TEXT PASSAGE -
---*---

Published: 10 March 2022

Man receiving radiotherapy treatment for prostate cancer. Man receiving radiotherapy treatment for prostate cancer.

Calculating a person’s risk of developing prostate cancer using results from two blood markers would improve the accuracy of screening for the disease, reports a new study led by St George’s, University of London affiliated researchers, alongside UCL and Queen Mary University of London.

Prostate cancer is the most common form of cancer in men, with more than 10,000 men dying from the disease every year in the UK, but there is currently no national screening programme.

That is partly because the current best first-line test - a blood test that detects raised levels of the prostate-specific antigen (PSA) - is not wholly reliable, missing some harmful cancers as well as giving false positives. False positives include not just false alarms where there is no cancer but the discovery of harmless cancers that are unnecessarily treated.

In a new study, published in the Journal of Medical Screening, researchers developed an algorithm estimating a person’s risk of developing prostate cancer based on age and the levels of two prostate cancer markers, PSA and hK2 (human kallikrein peptidase).

They tested how well the algorithm could predict prostate cancer by comparing blood samples of men who later died after a prostate cancer diagnosis with those who were never diagnosed with the disease.

They found that, by setting a risk threshold above which men are counted as “screen positive”, the approach would reduce the number of false positives by three quarters compared to a standard PSA test, while catching the same proportion of cancers.

Lead author, Professor Sir Nicholas Wald from the UCL Institute of Health Informatics and Population Health Research Institute at St George’s, said: “A key drawback of screening for prostate cancer using a PSA test alone is the higher risk of a false positive, which can lead to an unnecessary, invasive biopsy and the unnecessary treatment of a clinically insignificant cancer that would not have caused harm anyway.

“Our study shows a different screening approach could reduce the number of false positives by three quarters. This would make screening for prostate cancer safer and more accurate, reducing overdiagnosis and overtreatment.

“The next step is to test the feasibility of this approach in practice with a pilot project inviting healthy men for screening. If the project is successful, we believe this approach ought to be considered as part of a national screening programme for all men.”

---*---

COMPLETE THE FOLLOWING -
• a. In the article on prostate cancer screening, rewrite the paragraph that begins "That is partly because" as a short list that keeps its main facts.
• b. According to the prostate cancer screening article, why is relying on a PSA test alone a key drawback? Answer in one to three sentences.
• c. Continue the article on prostate cancer screening from where it stops.

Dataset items

---*---

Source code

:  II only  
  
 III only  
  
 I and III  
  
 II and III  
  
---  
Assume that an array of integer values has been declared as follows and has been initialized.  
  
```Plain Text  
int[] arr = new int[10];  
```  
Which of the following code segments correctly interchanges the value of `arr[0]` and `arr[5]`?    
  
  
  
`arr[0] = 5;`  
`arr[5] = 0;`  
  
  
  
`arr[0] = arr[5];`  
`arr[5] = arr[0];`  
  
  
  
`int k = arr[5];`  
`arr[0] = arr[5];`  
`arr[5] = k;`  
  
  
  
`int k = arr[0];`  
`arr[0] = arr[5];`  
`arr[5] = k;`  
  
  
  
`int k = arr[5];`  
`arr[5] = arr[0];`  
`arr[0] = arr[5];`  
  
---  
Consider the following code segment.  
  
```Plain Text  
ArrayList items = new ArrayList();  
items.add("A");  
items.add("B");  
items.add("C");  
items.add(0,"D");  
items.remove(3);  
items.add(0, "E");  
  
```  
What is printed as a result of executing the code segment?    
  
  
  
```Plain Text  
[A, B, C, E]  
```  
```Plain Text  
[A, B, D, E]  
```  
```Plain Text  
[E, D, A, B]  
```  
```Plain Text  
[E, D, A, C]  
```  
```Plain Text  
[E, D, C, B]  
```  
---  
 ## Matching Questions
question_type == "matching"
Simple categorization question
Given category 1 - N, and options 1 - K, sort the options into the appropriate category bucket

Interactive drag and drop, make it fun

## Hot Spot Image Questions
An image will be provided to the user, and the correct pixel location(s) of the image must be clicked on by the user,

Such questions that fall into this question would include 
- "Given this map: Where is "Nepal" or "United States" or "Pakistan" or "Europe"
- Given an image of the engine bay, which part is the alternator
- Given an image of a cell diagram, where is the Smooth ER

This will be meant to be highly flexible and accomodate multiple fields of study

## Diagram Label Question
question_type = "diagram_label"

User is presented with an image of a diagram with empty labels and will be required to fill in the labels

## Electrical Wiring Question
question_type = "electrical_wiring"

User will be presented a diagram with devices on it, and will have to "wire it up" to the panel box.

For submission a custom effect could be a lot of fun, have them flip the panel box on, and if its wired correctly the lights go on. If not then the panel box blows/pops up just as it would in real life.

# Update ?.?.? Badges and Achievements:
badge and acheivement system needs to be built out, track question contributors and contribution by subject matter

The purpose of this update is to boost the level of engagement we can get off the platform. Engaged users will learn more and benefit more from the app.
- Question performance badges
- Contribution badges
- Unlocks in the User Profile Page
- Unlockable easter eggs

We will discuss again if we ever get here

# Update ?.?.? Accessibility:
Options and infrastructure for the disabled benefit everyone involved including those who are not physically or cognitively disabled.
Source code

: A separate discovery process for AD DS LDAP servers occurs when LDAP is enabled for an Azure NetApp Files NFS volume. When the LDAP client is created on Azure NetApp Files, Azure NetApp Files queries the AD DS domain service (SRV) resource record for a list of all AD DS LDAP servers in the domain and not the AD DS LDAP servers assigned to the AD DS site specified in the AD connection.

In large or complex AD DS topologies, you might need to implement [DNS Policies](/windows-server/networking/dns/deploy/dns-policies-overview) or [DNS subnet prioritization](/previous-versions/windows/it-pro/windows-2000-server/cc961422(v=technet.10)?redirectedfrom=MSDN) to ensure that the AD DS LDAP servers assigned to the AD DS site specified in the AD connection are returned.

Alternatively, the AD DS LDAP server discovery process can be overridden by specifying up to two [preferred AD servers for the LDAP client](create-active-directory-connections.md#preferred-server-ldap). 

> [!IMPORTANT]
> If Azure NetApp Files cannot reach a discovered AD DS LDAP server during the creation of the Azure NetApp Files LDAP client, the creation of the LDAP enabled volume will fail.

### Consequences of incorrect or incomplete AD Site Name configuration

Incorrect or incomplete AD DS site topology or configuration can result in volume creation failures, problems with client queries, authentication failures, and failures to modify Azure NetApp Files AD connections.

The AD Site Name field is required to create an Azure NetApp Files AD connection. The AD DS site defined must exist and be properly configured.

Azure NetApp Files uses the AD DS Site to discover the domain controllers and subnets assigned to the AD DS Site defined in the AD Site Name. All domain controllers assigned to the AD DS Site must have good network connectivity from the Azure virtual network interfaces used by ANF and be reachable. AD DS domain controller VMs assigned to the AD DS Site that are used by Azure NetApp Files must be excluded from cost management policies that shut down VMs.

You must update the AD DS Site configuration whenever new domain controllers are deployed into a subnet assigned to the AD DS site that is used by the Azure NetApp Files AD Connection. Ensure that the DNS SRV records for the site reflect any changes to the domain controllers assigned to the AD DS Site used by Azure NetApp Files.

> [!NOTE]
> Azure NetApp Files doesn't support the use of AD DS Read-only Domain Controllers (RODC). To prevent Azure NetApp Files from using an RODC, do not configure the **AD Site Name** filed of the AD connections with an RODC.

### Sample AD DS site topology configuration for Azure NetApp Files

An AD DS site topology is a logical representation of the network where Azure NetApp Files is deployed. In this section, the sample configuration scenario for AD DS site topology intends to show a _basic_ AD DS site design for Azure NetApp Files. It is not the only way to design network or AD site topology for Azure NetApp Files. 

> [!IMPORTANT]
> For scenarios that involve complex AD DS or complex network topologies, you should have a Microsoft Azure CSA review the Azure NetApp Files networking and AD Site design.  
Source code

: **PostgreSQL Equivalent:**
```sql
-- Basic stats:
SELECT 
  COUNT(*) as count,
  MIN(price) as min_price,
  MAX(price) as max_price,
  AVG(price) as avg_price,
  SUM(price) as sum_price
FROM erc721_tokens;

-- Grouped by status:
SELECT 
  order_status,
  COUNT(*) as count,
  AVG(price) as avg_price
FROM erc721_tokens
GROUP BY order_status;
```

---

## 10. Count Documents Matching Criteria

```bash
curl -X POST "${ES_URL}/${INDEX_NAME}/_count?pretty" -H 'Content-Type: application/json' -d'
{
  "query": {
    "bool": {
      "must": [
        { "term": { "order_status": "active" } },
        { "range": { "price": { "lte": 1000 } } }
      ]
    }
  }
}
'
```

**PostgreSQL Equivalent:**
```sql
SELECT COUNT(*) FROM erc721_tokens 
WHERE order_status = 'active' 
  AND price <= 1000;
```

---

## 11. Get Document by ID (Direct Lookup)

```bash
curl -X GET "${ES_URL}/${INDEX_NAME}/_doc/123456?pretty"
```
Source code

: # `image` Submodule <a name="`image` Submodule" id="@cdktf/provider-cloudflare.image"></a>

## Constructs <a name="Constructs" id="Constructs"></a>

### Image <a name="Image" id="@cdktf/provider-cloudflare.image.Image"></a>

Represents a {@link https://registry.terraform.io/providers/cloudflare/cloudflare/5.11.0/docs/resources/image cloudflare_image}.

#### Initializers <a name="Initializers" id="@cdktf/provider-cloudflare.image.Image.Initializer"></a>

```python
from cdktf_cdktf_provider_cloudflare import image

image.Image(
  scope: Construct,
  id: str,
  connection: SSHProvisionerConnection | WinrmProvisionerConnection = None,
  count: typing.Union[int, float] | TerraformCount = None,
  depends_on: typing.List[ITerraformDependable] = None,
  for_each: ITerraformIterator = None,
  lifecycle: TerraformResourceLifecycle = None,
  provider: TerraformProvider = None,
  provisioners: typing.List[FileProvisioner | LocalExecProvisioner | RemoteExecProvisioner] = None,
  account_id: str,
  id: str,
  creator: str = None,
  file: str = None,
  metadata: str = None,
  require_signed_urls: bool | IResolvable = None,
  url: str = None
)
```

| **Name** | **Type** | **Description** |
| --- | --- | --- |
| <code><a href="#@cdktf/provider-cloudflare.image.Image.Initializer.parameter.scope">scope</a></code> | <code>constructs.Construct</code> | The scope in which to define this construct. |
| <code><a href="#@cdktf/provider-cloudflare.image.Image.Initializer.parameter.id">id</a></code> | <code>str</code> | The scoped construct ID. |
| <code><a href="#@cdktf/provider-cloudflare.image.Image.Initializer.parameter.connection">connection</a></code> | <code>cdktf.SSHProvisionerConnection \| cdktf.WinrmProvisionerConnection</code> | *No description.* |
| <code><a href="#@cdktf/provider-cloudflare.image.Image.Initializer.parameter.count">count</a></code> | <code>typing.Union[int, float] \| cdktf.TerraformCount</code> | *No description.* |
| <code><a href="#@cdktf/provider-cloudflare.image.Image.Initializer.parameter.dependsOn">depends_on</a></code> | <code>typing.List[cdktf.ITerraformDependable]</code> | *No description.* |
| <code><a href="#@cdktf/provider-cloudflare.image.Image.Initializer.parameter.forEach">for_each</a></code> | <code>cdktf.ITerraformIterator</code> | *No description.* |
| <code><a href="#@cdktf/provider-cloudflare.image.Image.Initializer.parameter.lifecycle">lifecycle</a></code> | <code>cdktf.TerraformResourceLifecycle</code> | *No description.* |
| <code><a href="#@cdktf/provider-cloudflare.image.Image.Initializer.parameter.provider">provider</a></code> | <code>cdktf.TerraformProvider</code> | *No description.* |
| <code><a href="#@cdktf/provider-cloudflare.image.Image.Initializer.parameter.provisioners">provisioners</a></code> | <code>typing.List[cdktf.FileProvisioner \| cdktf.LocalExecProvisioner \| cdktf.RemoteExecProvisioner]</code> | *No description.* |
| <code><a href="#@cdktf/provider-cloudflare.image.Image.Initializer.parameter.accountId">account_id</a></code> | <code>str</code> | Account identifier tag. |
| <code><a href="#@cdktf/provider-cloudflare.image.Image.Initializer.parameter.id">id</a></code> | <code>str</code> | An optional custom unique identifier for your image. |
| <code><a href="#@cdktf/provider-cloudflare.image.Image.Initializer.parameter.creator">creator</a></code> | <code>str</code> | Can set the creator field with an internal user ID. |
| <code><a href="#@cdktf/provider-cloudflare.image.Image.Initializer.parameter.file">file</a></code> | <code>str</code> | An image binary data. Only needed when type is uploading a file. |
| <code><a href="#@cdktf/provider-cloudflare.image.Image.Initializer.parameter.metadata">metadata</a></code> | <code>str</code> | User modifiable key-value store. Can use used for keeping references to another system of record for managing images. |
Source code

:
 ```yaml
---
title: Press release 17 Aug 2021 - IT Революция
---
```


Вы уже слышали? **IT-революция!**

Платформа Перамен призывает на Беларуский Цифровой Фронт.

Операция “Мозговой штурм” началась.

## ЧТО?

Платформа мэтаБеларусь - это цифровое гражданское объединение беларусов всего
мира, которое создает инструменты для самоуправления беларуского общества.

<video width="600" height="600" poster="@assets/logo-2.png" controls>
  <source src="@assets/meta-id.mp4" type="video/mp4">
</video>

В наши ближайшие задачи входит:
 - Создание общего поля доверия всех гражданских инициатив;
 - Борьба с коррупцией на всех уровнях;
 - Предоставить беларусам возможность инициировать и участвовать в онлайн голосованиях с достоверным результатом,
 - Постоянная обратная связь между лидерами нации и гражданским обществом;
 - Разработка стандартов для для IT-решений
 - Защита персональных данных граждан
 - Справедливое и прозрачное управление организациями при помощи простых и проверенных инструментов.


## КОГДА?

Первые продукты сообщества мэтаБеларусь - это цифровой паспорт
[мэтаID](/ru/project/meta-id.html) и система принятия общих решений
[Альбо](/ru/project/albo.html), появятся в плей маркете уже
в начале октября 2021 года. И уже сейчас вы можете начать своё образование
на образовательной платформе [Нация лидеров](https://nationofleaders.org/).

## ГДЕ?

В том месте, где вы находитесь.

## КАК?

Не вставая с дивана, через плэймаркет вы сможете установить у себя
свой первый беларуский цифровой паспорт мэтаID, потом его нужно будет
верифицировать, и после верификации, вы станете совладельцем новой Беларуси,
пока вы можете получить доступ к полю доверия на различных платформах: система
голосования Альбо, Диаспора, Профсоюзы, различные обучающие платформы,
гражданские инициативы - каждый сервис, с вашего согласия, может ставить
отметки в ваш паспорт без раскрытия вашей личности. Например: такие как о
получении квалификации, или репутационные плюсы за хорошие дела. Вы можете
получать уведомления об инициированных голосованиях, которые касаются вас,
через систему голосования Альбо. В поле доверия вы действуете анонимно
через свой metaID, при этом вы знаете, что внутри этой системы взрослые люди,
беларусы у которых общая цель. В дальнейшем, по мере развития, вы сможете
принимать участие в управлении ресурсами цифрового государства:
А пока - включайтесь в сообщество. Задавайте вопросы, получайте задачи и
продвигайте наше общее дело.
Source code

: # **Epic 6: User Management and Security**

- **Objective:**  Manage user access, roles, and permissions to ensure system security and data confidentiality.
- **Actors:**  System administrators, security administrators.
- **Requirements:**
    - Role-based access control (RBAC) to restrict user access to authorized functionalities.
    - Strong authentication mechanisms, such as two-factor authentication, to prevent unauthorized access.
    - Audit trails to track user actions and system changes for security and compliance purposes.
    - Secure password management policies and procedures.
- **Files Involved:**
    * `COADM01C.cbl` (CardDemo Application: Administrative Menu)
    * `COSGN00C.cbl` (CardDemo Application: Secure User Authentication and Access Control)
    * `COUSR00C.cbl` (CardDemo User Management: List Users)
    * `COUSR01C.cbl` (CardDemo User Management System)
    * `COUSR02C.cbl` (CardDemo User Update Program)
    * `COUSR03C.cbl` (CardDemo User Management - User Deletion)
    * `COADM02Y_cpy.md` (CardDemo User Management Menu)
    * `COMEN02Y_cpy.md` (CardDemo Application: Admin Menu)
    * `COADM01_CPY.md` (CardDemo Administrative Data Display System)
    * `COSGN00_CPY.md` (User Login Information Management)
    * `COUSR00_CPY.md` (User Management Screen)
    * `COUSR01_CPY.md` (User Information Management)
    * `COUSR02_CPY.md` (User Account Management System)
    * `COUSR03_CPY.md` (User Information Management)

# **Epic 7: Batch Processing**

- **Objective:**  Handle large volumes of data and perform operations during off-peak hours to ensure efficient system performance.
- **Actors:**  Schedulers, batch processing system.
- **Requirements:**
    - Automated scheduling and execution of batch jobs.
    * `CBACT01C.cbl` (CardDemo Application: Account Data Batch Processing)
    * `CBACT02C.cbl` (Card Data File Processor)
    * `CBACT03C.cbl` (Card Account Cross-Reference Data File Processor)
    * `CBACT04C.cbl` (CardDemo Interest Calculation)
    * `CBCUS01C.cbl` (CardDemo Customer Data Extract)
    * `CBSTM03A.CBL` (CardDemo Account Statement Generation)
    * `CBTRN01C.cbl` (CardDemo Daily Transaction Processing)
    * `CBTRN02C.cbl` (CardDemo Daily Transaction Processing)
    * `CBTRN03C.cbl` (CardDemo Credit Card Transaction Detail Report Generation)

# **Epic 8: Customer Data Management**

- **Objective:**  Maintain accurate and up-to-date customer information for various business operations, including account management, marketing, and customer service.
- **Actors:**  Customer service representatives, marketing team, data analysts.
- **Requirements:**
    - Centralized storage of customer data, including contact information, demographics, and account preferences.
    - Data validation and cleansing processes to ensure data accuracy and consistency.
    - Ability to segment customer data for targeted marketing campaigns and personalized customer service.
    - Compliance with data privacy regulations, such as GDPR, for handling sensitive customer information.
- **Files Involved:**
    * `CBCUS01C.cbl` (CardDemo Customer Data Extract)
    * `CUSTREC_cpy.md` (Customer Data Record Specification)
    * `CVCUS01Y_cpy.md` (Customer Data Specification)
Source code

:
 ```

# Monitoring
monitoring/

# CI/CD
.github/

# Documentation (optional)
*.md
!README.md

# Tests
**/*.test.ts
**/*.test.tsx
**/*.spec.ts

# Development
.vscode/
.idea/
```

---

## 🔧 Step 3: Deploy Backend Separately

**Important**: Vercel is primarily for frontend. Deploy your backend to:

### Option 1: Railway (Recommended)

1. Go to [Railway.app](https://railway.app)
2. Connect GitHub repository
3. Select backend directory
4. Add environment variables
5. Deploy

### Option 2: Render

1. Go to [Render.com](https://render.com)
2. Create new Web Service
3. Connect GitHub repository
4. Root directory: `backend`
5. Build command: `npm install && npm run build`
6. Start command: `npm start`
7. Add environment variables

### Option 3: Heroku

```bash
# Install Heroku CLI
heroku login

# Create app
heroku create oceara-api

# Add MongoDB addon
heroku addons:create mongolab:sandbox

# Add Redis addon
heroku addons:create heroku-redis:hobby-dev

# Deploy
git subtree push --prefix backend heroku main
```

---*---

RESPONSE LIST -
• a.
- The current best first-line test is a blood test that detects raised levels of prostate-specific antigen (PSA).
- This test is not wholly reliable, which is partly why there is no national screening program.
- It misses some harmful cancers.
- It gives false positives, including false alarms where there is no cancer and the discovery of harmless cancers that are then unnecessarily treated.

• b. A PSA test alone carries a higher risk of a false positive. That can lead to an unnecessary, invasive biopsy and to unnecessary treatment of a clinically insignificant cancer that would not have caused harm anyway.

• c.
Co-author Professor Joan Morris, also from the Population Health Research Institute at St George’s, added: “We know from autopsy evidence that many men die with prostate cancer, but without it causing their death, which is why it’s important to be careful about avoiding overdiagnosis of prostate cancers.

“The approach in our paper includes an additional prostate cancer marker, reducing the rate of false positives, which could improve our ability to screen for prostate cancers. Further testing will confirm if the benefits of a screening programme could outweigh any disadvantages.”

For the study, the researchers looked at data and blood samples from more than 21,000 men recruited into the prospective BUPA study over 40 years ago.

They analysed a number of prostate cancer markers in blood samples of 571 men who later died from or with prostate cancer, comparing these with a control group of 2,169 men who were never diagnosed with the disease.

They noted that while hK2 was a relatively weak marker for prostate cancer on its own, it was relatively independent of PSA so the two together yielded a more accurate test.

They categorised the results of the total PSA and hK2 tests based on how far away from average they were according to the participant’s age. They also included age into their assessment of risk.

All men who were estimated to have a one in 20 or greater risk of developing prostate cancer in the next five years were counted as “screen positive”.

The researchers found that if men aged 55 and over were screened at least five yearly using this risk cut-off, 90% of cancer cases would be detected, with only 1.2% of cases being false positives.

If a PSA test had been used to screen for the disease on its own, in one scenario modelled by the researchers, an 86% detection rate would have been accompanied by a false positive rate of 2%. By comparison, if the risk-based approach had been adjusted to have a detection rate of 86%, the false positive rate would have been 0.5% - a reduction of three quarters.

Professor Roger Kirby, President of the Royal Society of Medicine and Vice-President of Prostate Cancer UK, who was not involved in the study, said: “This is a novel approach which utilises the levels of two prostate cancer markers, PSA and hK2 (human kallikrein peptidase) to refine prostate cancer screening. The use of PSA alone has significant drawbacks in terms of screening, but the addition of the hK2 marker in this context carries the genuine promise of significantly reducing the death rate from this most common cancer in men.”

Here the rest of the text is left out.